Título: Itália não consegue formar governo e impasse faz mercados despencarem
Autor: Chade, Jamil
Fonte: O Estado de São Paulo, 27/02/2013, Internacional, p. A10

Crise. Sem maioria no Parlamento para comandar o país, coalizão de Pier Luigi Bersani rejeita aliança com grupo de Berlusconi e Bolsa de Milão cai 4,9%; Beppe Grillo, terceiro mais votado, recusa acordo com partidos que criticou durante a campanha eleitoral

Diante de um resultado eleitoral inconclusivo e do impasse na formação do novo governo, os principais partidos da Itália lançaram-se ontem em uma guerra declarada pelo poder e trouxeram de volta o clima de instabilidade para a Europa. Os mercados desabaram, enquanto líderes políticos reconheceram que a fase de incertezas poderá levar meses para ser superada.

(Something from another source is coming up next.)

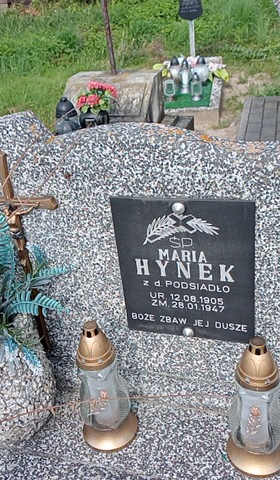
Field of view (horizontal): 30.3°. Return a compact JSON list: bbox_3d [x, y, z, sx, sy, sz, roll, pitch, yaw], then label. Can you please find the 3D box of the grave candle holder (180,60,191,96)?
[{"bbox_3d":[0.357,-1.293,4.082,0.092,0.260,0.090,-4,30,6],"label":"grave candle holder"}]

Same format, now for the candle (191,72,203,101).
[{"bbox_3d":[0.425,-1.152,3.881,0.085,0.205,0.085,-4,30,7],"label":"candle"}]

A Bolsa de Milão caiu 4,9%, enquanto os spreads nos títulos de Itália, Portugal e Espanha sofreram um forte aumento. O euro voltou a perder valor para o dólar, enquanto hedge funds promoveram uma fuga em massa de ativos italianos. A Bolsa de Madri perdeu mais de 3,2%. A queda na Alemanha foi de 2%, em Londres, 1,4%, e em Paris, 2,7%. As bolsas dos EUA e da Ásia também sofreram.

Guido Westerwelle, ministro de Finanças da Alemanha, deixou claro que a Itália precisa continuar a reduzir sua dívida por meio de cortes. "A Itália tem um papel central na crise da dívida na Europa. Estamos todos no mesmo barco", alertou.

A crise em Roma levou à discussão aberta sobre a necessidade de um resgate financeiro da União Europeia para blindar o euro de uma contaminação. "A situação da Itália é dramática", afirmou Pier Luigi Bersani, líder do Partido Democrático (PD). Por seu partido ter sido o mais votado nas eleições de domingo e segunda-feira, ele será o primeiro a tentar formar um governo nas próximas semanas.

A eleição escancarou o protesto de milhões de italianos contra as políticas de austeridade do primeiro-ministro Mario Monti. No entanto, também abriu uma crise política diante da "ingovernabilidade" do país em razão da incapacidade dos partidos em obter maioria no Parlamento. Nas principais capitais europeias - e mesmo em Washington líderes não escondiam a preocupação.

Ontem, o primeiro a se manifestar foi Silvio Berlusconi, cuja coalizão obteve o controle apertado do Senado e ficou com a segunda maior bancada da Câmara. Para ele, a Itália deveria formar um governo de coalizão nacional e evitar novas eleições, que só poderiam ser convocadas depois de maio.

"Todos precisam estar prontos para fazer sacrifícios", disse, insinuando que estaria disposto a aceitar um acordo com Bersani, rival histórico. "Precisamos refletir agora. A Itália não pode ficar desgovernada."

Horas depois, Bersani subiu ao palco abatido. "Não vencemos, mesmo tendo chegado em primeiro", disse. O líder da centro-esquerda referia-se à possibilidade quase nula de conseguir formar um novo governo sem ter obtido uma maioria no Parlamento.

Líderes do PD já deixaram claro que não aceitam uma aliança com Berlusconi. Ainda assim, Bersani insinuou que estaria disposto a um acordo, sabendo que, sem isso, seu governo não sobrevive. Uma opção seria uma aproximação com a grande surpresa da eleição, o comediante Beppe Grillo, que obteve 25% dos votos, mas já anunciou que não fará alianças com partidos que atacou durante a campanha.

Bersani e Berlusconi temem que o impasse leve a uma nova eleição. O motivo: as projeções, apontam que, se isso ocorrer, há grande chance de Grillo sair com maioria suficiente para governar sozinho.

Por enquanto, a única certeza é que o imbróglio será longo. O novo Parlamento só se reúne no dia 15 e, no dia 21, o presidente italiano, Giorgio Napolitano, iniciará negociações para formar o governo. Até lá, o primeiro-ministro Mario Monti segue à frente do país.